Collected data

=== Section Start ===

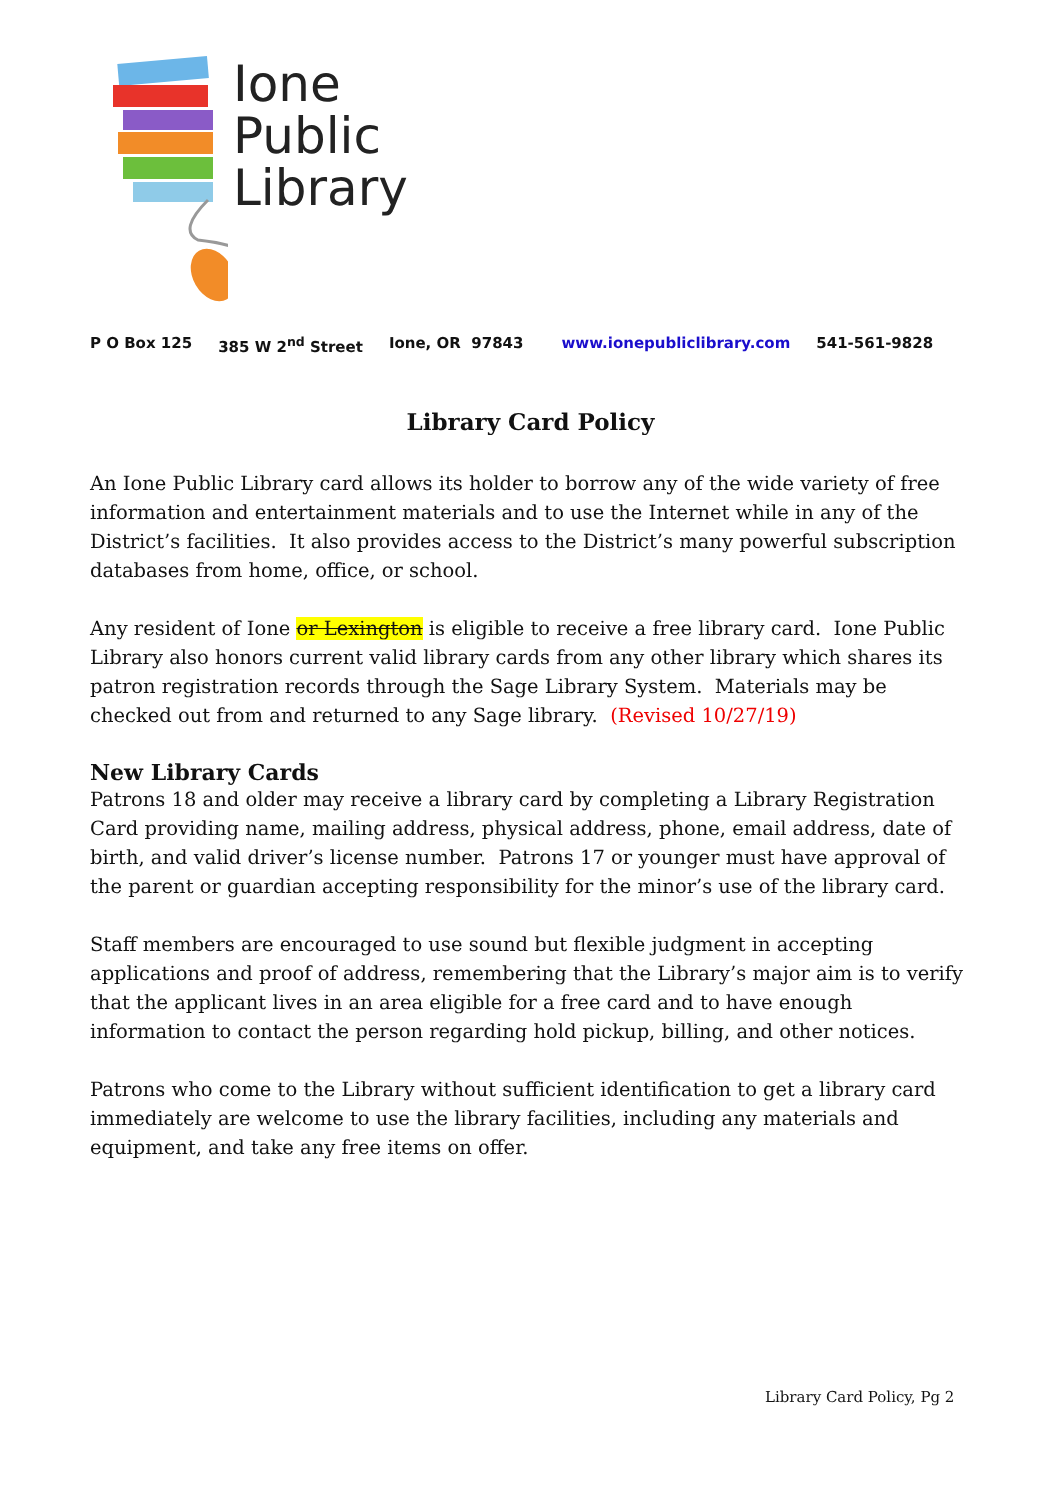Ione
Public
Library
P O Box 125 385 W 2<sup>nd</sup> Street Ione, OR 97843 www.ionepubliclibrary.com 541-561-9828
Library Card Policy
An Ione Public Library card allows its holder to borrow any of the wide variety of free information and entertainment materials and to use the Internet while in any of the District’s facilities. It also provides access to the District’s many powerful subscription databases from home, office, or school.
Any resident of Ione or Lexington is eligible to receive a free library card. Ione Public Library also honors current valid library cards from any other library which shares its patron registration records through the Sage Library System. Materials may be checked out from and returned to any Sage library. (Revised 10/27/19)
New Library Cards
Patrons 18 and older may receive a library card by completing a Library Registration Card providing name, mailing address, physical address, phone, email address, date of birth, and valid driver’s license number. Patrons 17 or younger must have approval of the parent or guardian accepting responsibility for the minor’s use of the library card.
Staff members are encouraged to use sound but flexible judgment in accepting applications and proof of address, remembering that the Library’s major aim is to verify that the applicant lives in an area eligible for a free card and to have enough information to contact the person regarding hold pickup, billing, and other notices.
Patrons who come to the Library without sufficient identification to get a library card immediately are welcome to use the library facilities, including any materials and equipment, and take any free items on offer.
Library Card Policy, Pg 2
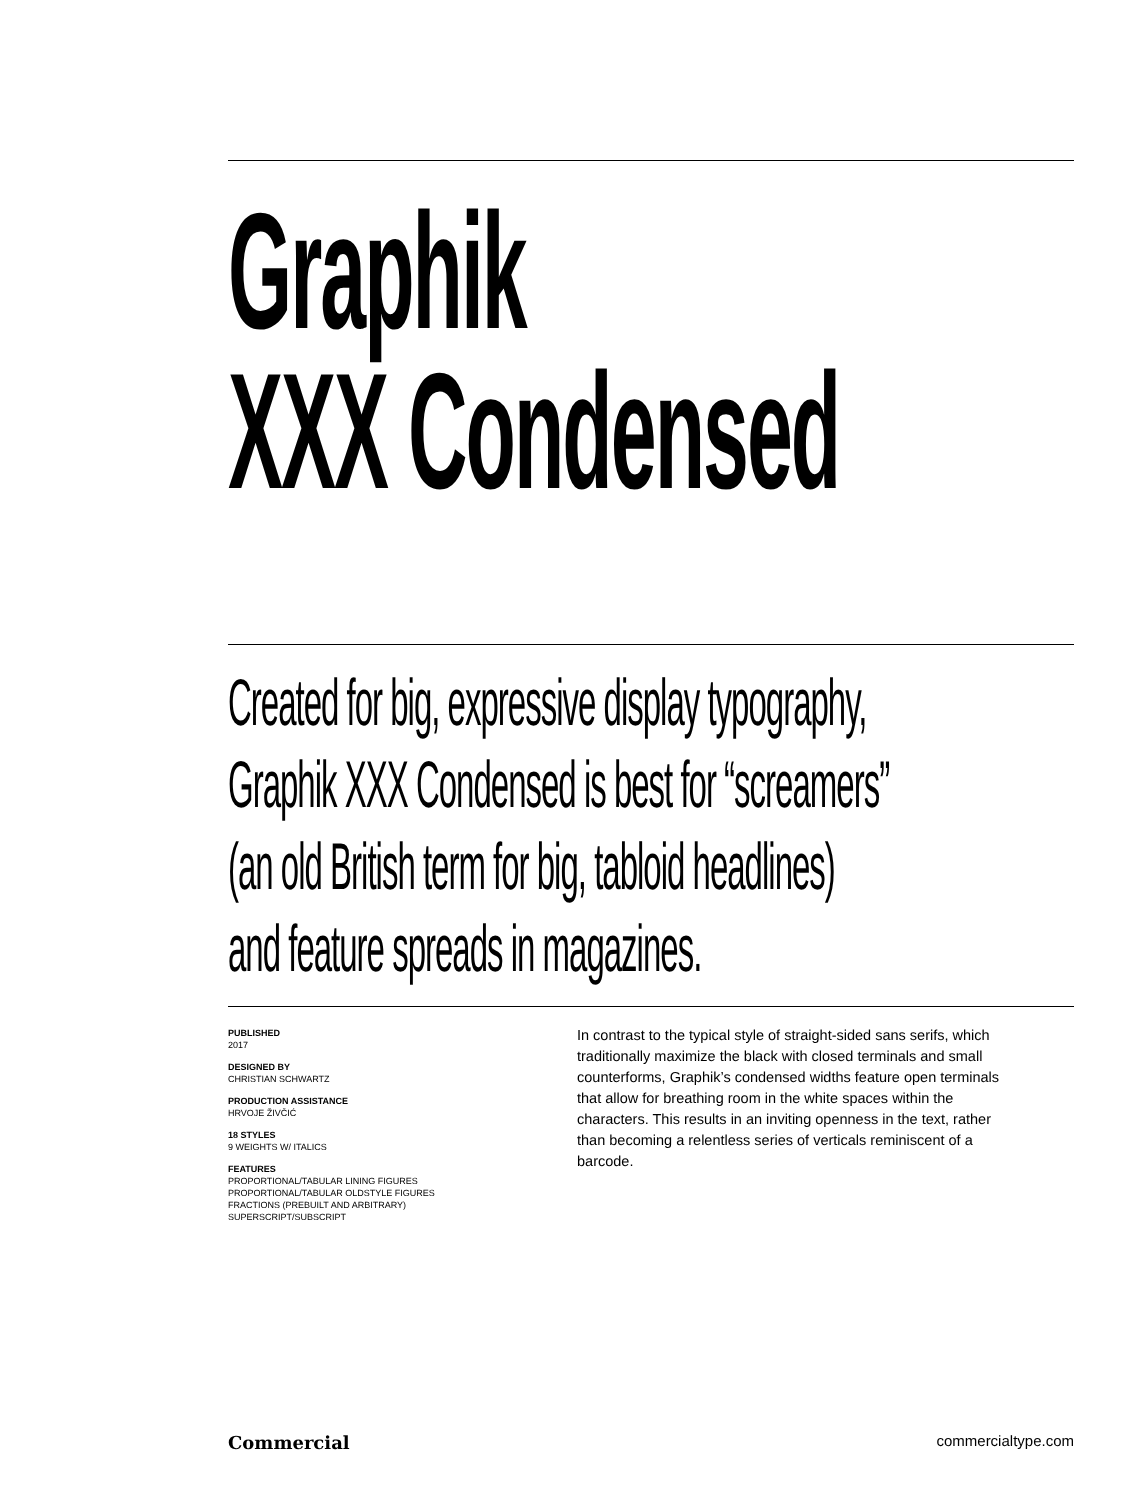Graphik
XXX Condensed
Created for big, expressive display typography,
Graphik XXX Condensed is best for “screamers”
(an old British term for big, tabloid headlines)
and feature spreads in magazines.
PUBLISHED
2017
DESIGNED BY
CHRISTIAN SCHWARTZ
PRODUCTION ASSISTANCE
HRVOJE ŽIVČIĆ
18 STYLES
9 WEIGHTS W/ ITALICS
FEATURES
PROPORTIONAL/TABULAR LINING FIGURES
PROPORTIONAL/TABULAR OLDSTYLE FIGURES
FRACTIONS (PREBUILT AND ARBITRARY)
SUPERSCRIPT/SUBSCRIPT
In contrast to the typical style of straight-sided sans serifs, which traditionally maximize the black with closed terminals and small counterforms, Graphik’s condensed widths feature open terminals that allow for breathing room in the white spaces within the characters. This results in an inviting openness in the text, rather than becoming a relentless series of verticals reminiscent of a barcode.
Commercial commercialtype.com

=== Section End ===
=== Section Start ===

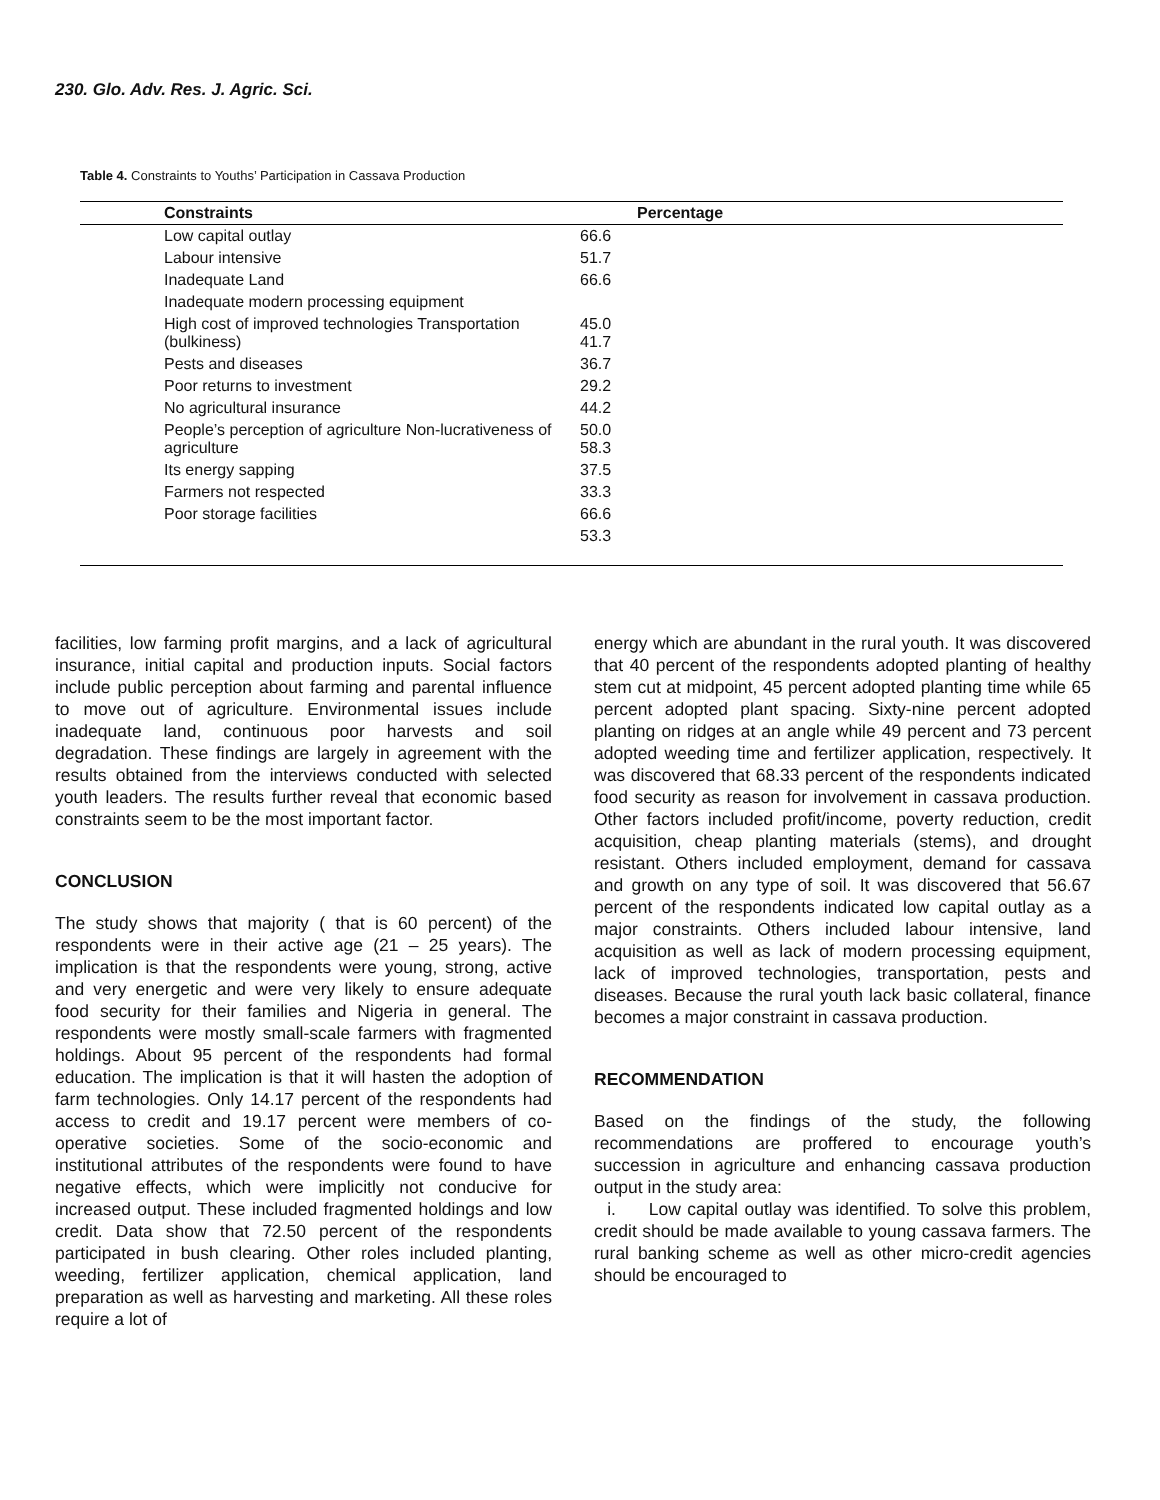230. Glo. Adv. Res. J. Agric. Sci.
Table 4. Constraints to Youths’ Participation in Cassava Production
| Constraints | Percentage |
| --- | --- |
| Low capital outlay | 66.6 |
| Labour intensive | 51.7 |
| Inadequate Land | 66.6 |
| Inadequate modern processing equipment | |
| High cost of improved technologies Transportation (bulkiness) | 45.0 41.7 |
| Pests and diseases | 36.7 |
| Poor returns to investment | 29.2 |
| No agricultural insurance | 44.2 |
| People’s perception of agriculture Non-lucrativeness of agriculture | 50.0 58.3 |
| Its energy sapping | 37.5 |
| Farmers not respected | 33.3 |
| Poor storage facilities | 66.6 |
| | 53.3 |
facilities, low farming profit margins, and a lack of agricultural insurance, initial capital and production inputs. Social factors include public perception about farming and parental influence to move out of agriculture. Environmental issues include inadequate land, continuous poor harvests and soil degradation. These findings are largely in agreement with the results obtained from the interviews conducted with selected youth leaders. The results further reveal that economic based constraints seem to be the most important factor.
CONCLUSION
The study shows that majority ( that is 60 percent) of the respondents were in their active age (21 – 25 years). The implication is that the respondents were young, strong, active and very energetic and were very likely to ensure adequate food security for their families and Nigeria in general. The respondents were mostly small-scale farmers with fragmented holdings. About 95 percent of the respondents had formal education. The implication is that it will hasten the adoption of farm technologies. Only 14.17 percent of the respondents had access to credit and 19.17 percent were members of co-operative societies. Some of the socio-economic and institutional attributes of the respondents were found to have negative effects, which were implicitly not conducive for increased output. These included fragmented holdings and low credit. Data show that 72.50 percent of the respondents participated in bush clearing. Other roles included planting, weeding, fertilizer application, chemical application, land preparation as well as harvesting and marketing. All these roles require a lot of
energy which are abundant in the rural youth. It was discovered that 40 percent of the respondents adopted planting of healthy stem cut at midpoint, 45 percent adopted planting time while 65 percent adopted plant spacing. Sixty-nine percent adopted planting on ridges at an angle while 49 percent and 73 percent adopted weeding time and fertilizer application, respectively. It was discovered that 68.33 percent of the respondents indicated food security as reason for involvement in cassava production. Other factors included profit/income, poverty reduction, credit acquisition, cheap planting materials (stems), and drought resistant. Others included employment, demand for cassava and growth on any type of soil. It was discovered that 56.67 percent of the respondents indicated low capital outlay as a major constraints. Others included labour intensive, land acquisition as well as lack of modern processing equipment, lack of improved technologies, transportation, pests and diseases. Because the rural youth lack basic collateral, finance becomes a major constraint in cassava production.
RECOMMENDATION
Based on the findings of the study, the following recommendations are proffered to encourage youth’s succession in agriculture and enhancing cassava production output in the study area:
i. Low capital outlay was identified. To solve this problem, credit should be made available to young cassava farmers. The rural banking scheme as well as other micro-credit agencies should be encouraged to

=== Section End ===

**Your task**
A single number is the whole answer here: the number of lines in the data containing "PROPORTIONAL".

**Solution**
2